Task brief:
Reproduce the records precisely. Omit every picture.

(Data items)
• • • •
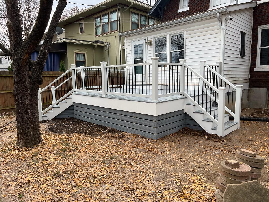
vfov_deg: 53.1
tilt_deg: -7.4
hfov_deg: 67.3
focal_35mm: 26
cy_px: 101
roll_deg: +1.5
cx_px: 134
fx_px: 202
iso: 50
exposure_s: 1/814
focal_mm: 5.7
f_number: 1.5
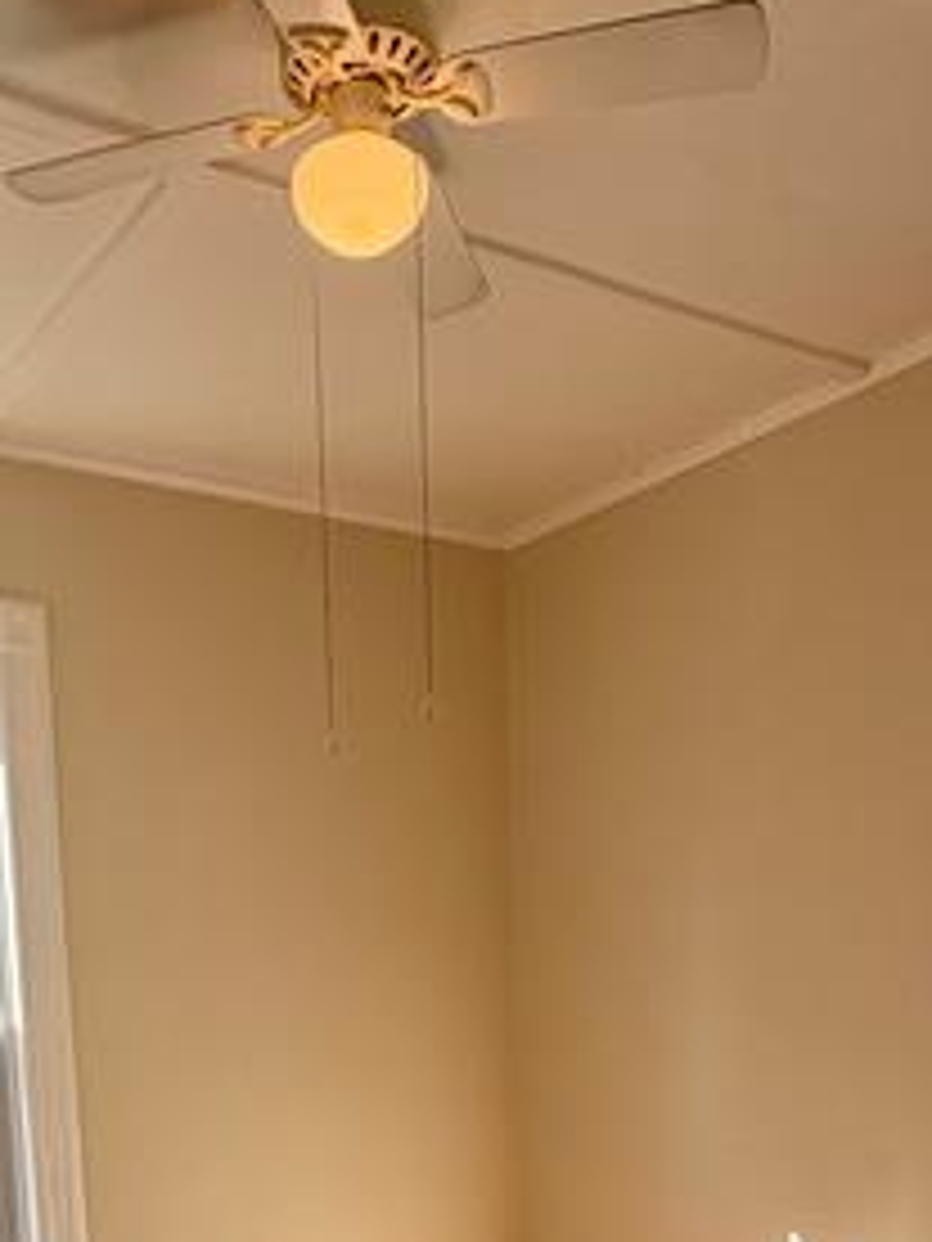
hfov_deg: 36.6
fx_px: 1400
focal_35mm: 39
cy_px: 1233
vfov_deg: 41.8
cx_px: 360
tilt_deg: -9.6
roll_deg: +2.2
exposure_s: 1/141
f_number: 2.2
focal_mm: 2.22
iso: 64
• • • •
Response area:
vfov_deg: 53.1
tilt_deg: -7.4
hfov_deg: 67.3
focal_35mm: 26
cy_px: 101
roll_deg: +1.5
cx_px: 134
fx_px: 202
iso: 50
exposure_s: 1/814
focal_mm: 5.7
f_number: 1.5
hfov_deg: 36.6
fx_px: 1400
focal_35mm: 39
cy_px: 1233
vfov_deg: 41.8
cx_px: 360
tilt_deg: -9.6
roll_deg: +2.2
exposure_s: 1/141
f_number: 2.2
focal_mm: 2.22
iso: 64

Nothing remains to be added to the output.